Potential changes to National Security Regime following Couture-Rouleau attack
By Brittney MacDonald, Staff Writer
Prior to Martin Couture-Rouleau’s October 20 targeted hit-and run-attack on Warrant Officer Patrice Vincent, and one other soldier in St-Jean-sur-Richelieu, Quebec, Couture-Rouleau had been posting radical, pro-ISIS messages to his Facebook page.
The revelation has led the Conservative government to announce its consideration of including additional laws criminalizing public support of suspected extremist and terrorist groups in their upcoming re-examination of the Canadian national security regime, roughly scheduled for later this year.
The specifics of the law changes have not yet been revealed publicly, but in a statement to CBC, Jennifer Geary, a representative for Justice Minister Peter MacKay, stated:
“Our government is exploring options to build on our record to better equip our security agencies and law enforcement with the tools they need to intercept threats and ultimately convict those who pose a danger to Canadian families and communities.”

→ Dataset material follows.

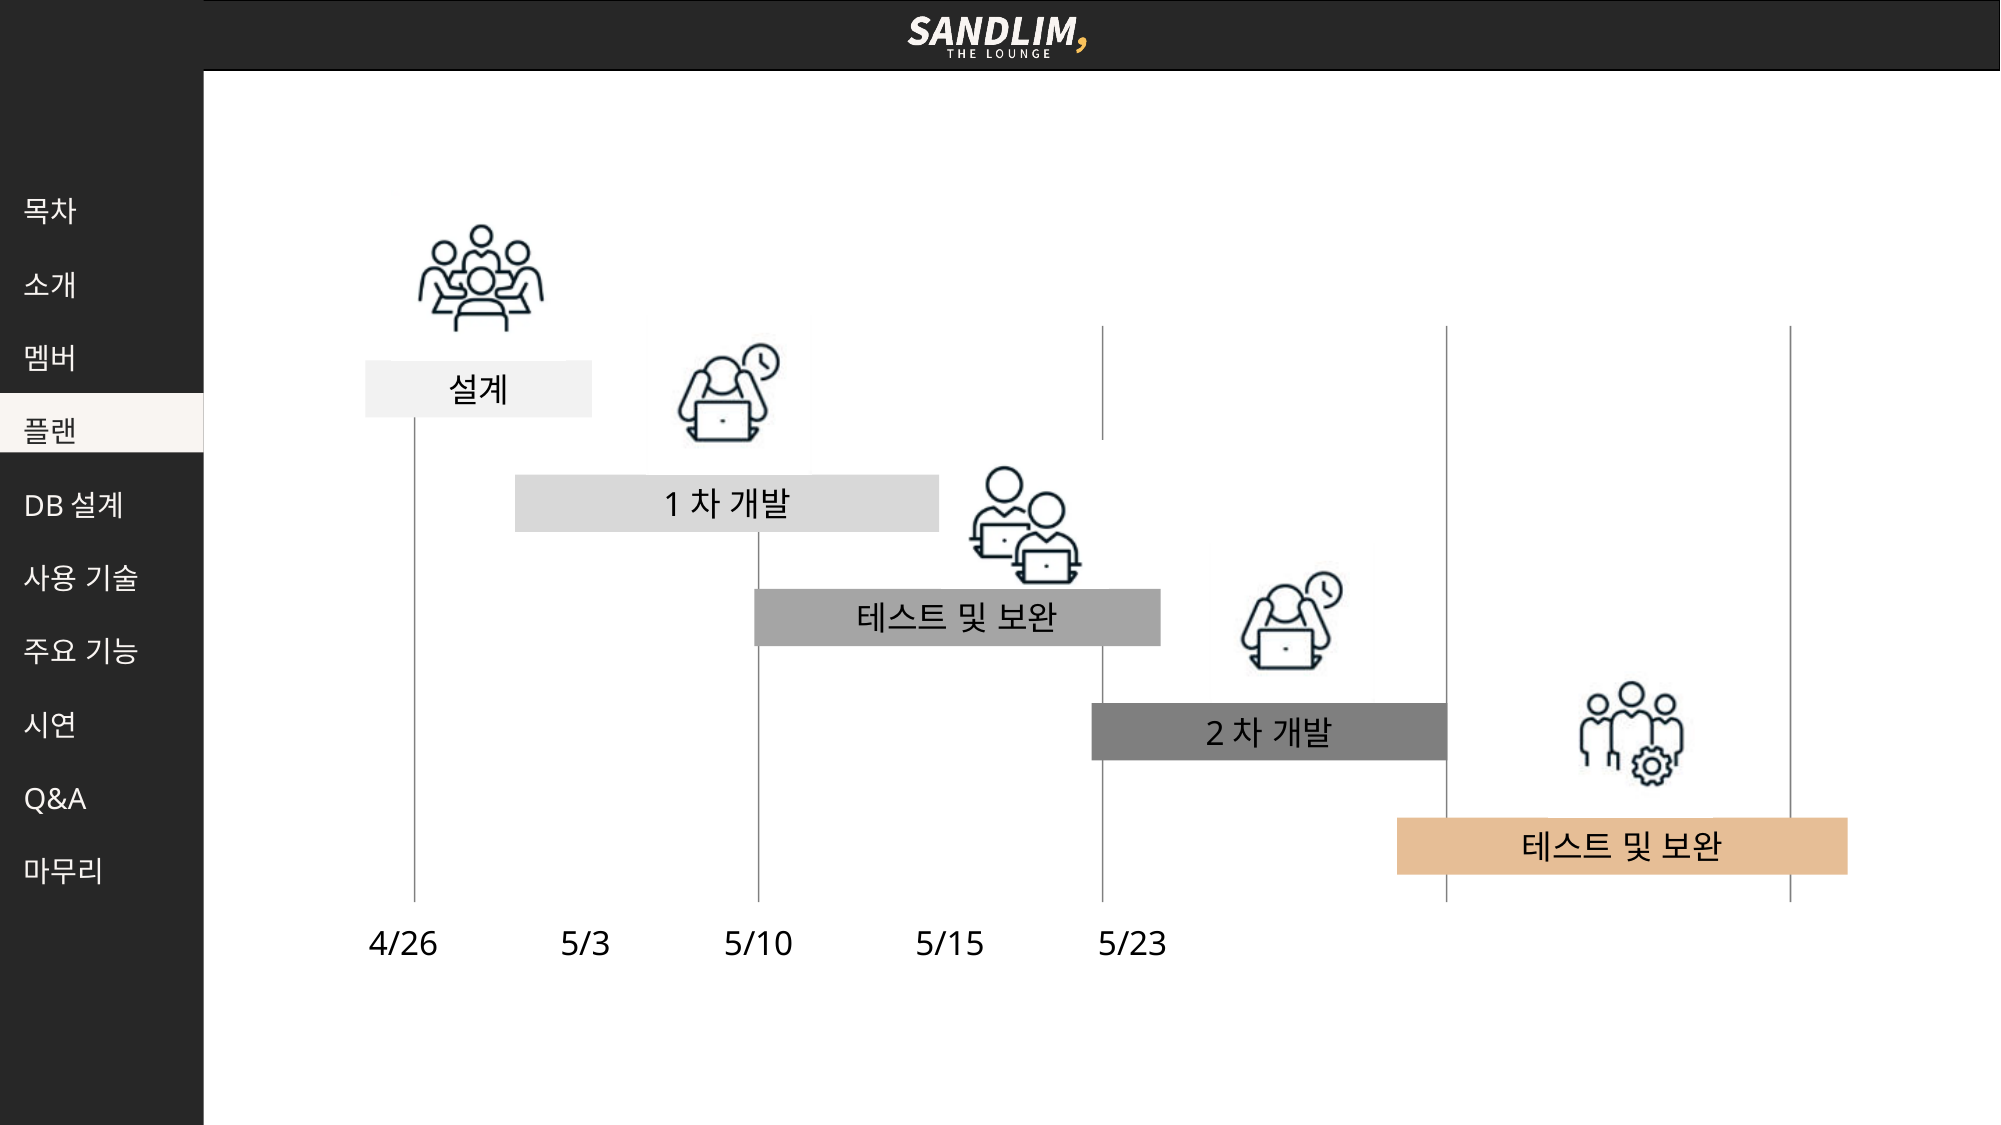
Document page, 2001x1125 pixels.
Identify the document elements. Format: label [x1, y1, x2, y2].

text_box [0, 0, 2000, 1125]
text_box [353, 189, 1852, 965]
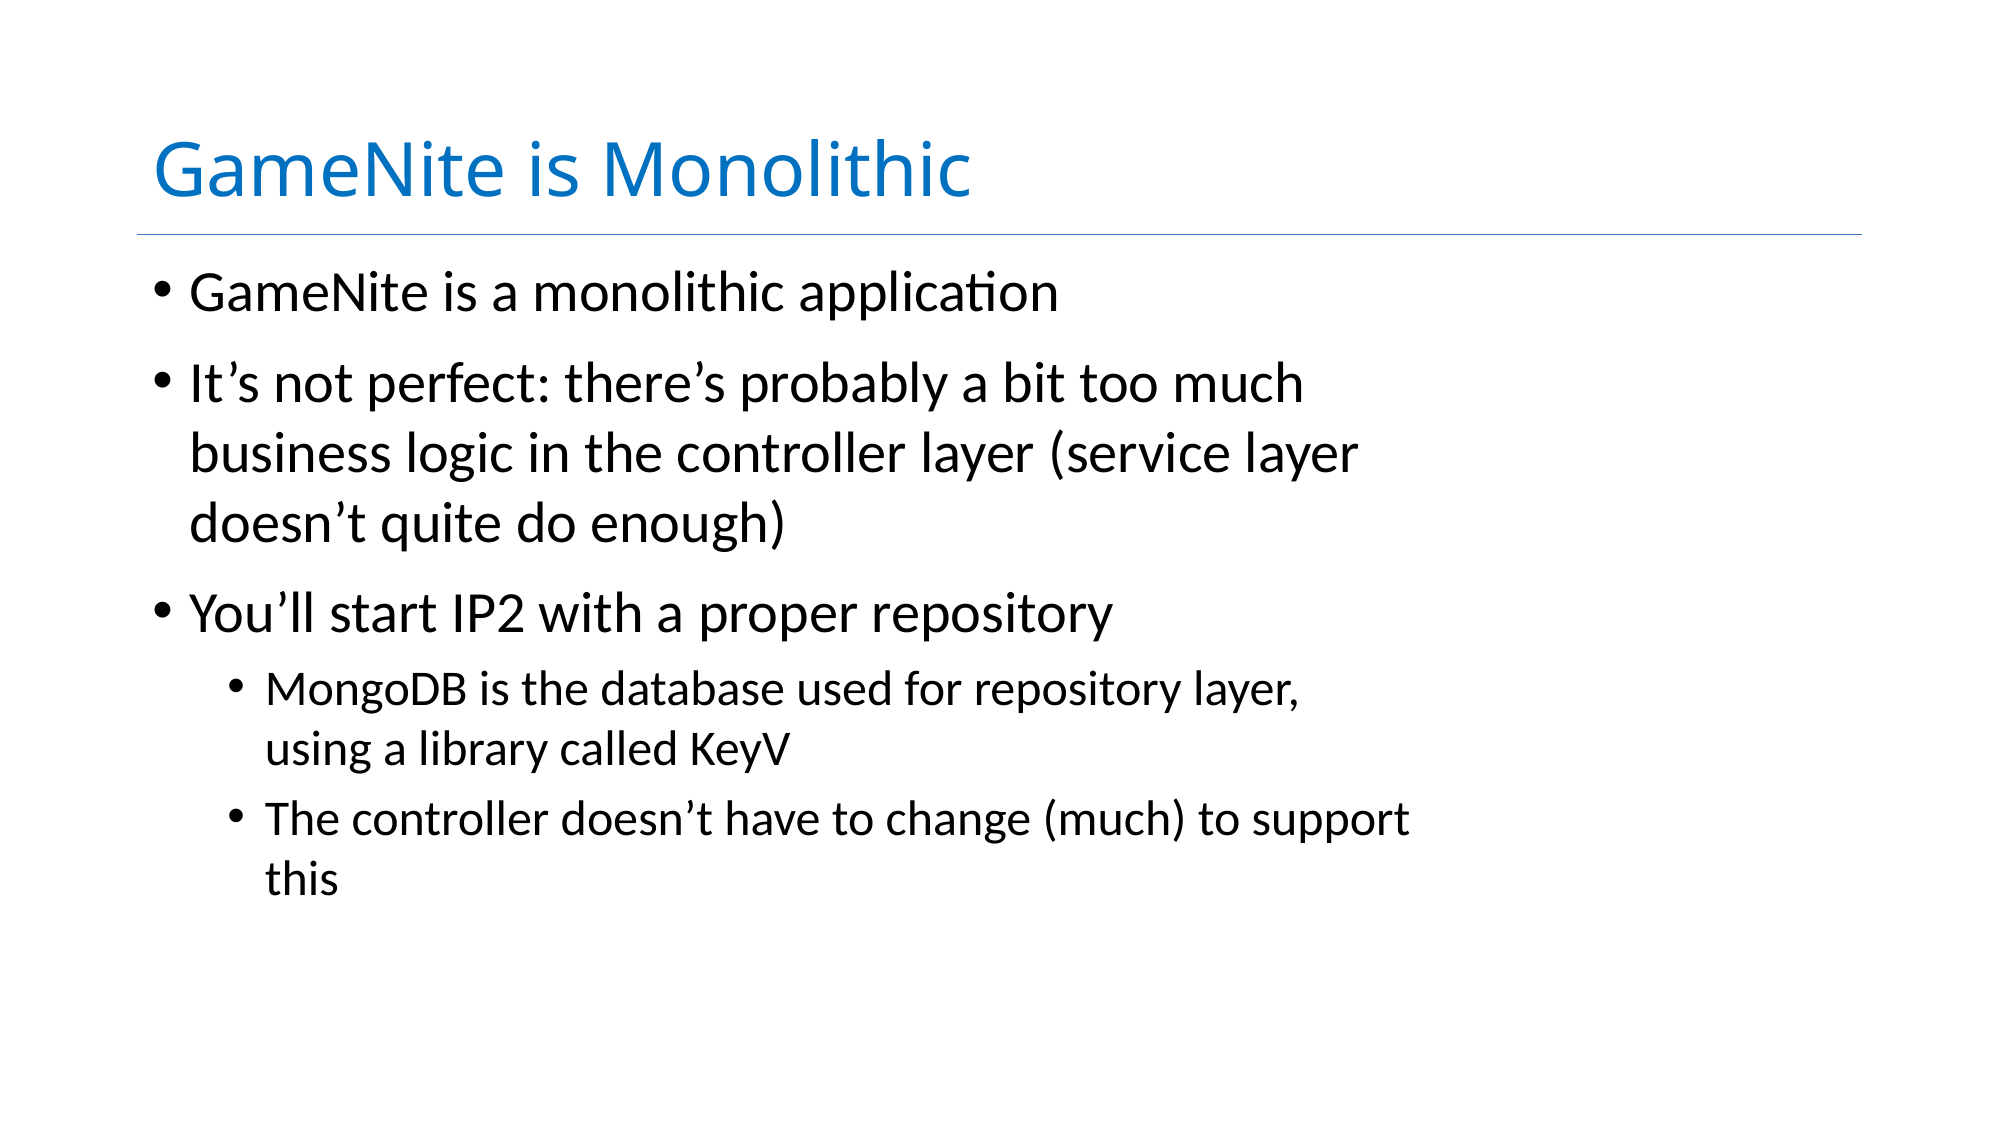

Couture-Rouleau had been under investigation and his passport seized, but according to RCMP Superintendent Martine Fontaine in a public statement, “We did not have enough evidence to charge him and to detain him.”
Fontaine went on to say, “We could not arrest someone for having radical thoughts. It’s not a crime in Canada.”
Concern has been raised at the ambiguity of what defines public endorsement of suspected extremist groups. Independent Member of Parliament, Brent Rathgeber raised the issue to CBC news, asking, “If one is opposed to the Israeli actions in Gaza, does that make her an anti-Semite? If one is against Operation Impact [an American military mission seeking out ISIS agents in Syria and Iraq], is that a ‘pro-ISIS sentiment’?”
According to Rathgeber, “This is a very slippery slope … and is going to have to be dispassionately and reasonably debated.” He also voiced doubt in the government’s ability to adhere to an unbiased approach, saying, “I see little evidence the government is interested in a collaborative approach, which is unfortunate given what is at stake…”
Various other members of Parliament from many different parties, as well as some independents have decided to reserve judgement until the details of the bill have been released.
Last year the Conservative government removed specifics on hate speech from the Canadian Human Rights Act, and instead added offences of hate speech to the Criminal Code. The decision did not go unopposed due to the removal of power from the federal Human Rights Commission to investigate such matters, and instead making any offence punishable for up to two years in prison.